Against this background, I thought it might be interesting to my readers to provide them with what I wrote as a comment on the MyCase blog. As you can likely discern, I have been a vocal advocate of individual privacy interests, especially on the Internet, since about 1985, when it was still the Arpanet.
I beg to disagree with the analysis regarding “the cloud” generally and Google specifically. We have all been put on notice that the NSA has forced Google and other Internet Service Providers to turn over information, without court order, have been forced to build back doors into their systems, and that almost any analyst with the right clearance can read the information stored on these third party based systems. As attorneys, each one of us should be screaming bloody murder about this potential breach of attorney/client privilege at its very core. It’s not that it is “possible” to get our privileged information, our work product through Google Apps, both the “metadata” and the content of our correspondence, etc., it has already happened, and continues to this day. We KNOW our communications have been compromised. The question now is what to do about it.
Technically, there are a few solutions that can be used to slow down snooping, but given the NSA’s deliberate “assistance” to cryptography standards creators which has served in all cases to make any cryptography available to us to be trivial for anyone, not just the NSA, to break into, it would take a brand new, very robust encryption algorithm with email encrypted point to point, from the sender through the pipeline, to the recipient. Of course, most attorneys and their current clients can’t wait long enough for that to be developed. Those services that DID provide this type of security, Lavabit and Silent Circle, have both shut down their email services in order to avoid re-engineering their products with built in real time back doors for NSA mass stalking. Thankfully, Silent Circle’s encrypted text messaging and encrypted cell calling service are still up and running.

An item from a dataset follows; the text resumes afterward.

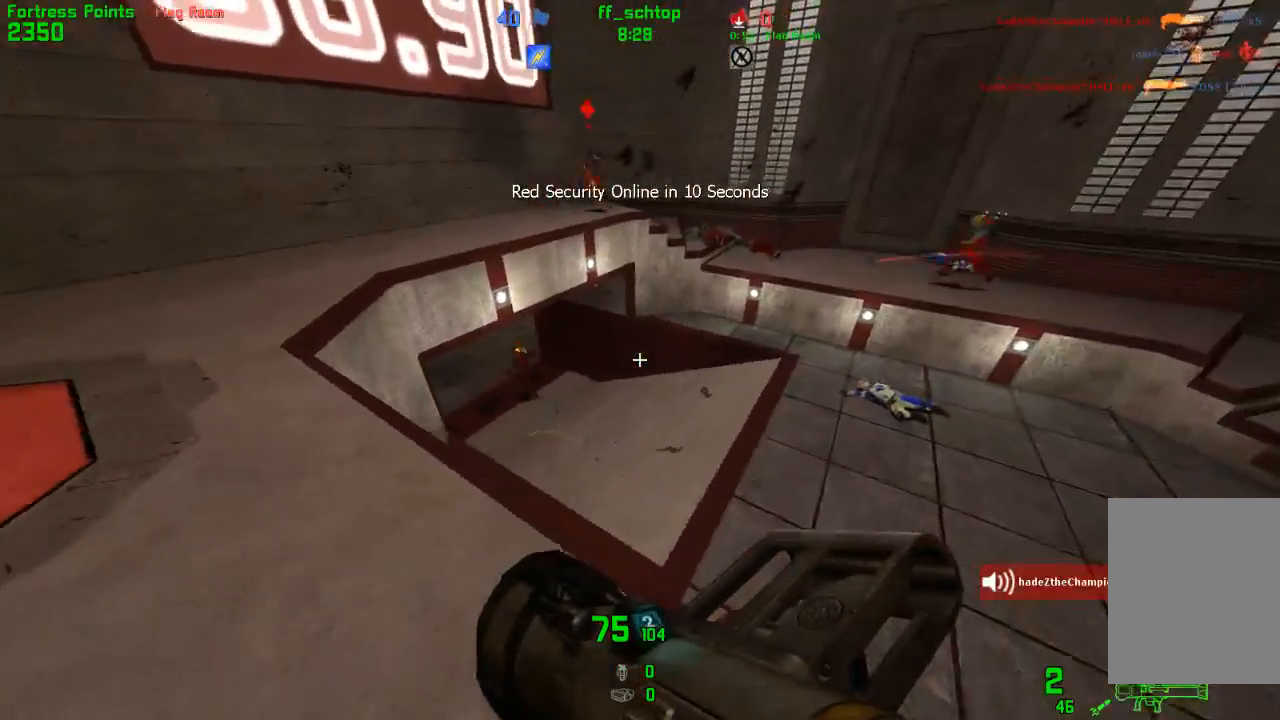
{"keys": ["forward", "right"], "events": [[150, "left", "down"], [333, "forward", "down"], [383, "left", "up"], [500, "right", "down"]]}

Again the question is, what can we, as lawyers, do about this travesty, which has already caused many of our “allies” and multi-national businesses to scrap any plans for partaking in any US cloud system? We don’t have many options, I’m afraid. We can forego email altogether and sign up for an encryption service for texts and phone calls, but that would be inconvenient for clients and we would lack the built in “paper trail” that email provides. We can ask for a ruling regarding whether attorney/client privilege is compromised if a government agency grabs our correspondence. The problem with that is that it’s not only the government agencies that can use the back doors to “steam open” the letters. It’s pretty trivial to find a particular attorney’s email address, trace it to the ISP that provides it service, and perch a sniffer at the appropriate point. Given what’s at stake in some of the cases we deal with, that scenario would not be completely far fetched. Alternatively, would a criminal defense attorney want the government accessing her emails with her client? There have already been cases where NSA has turned information over to enforcement agencies.

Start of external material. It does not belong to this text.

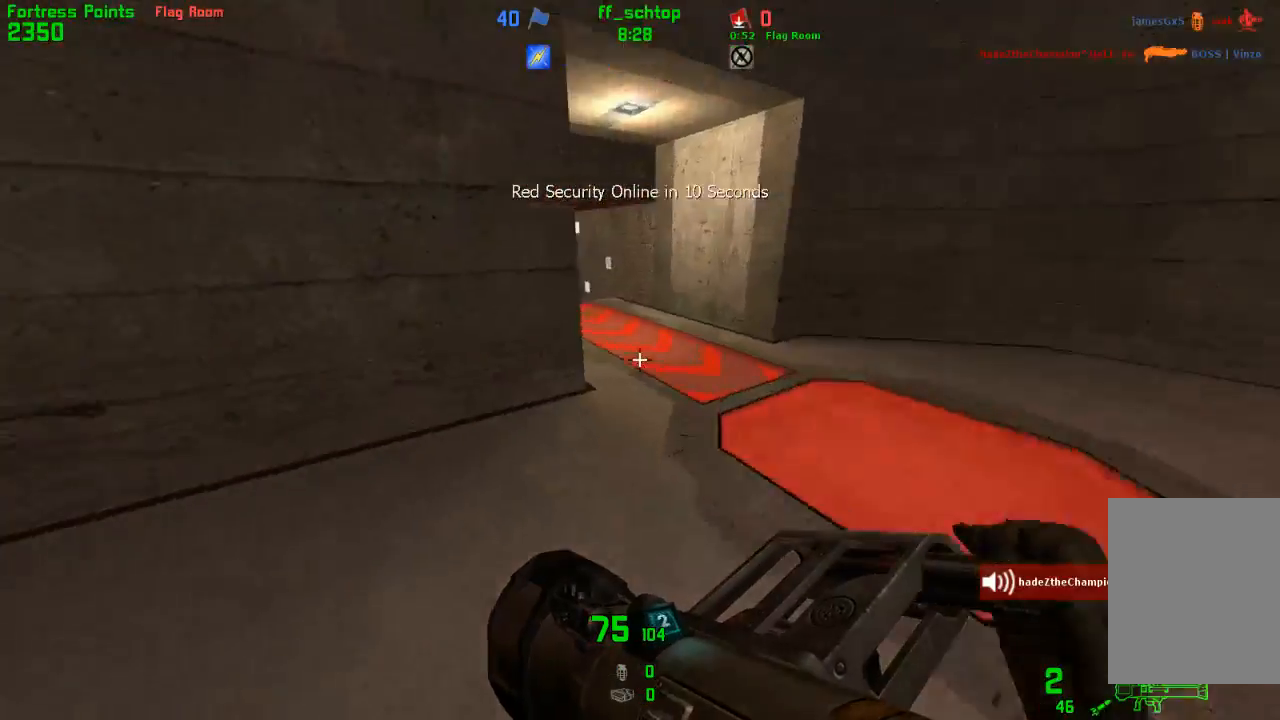
{"keys": ["forward"], "events": [[183, "right", "up"], [200, "left", "down"], [283, "left", "up"]]}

That pretty much leaves us with one alternative. We have to make our voices heard for the sake of ourselves and of our clients. This is not like waiting for the “if” someone intercepts paper mail. This is a done deal that is continuing.
The time has come to speak up and speak out concerning the Fourth Amendment rights of our clients, as well as the privilege that makes it possible to even provide a fair playing field, or even a capital crime defense. I, for one, am all ears.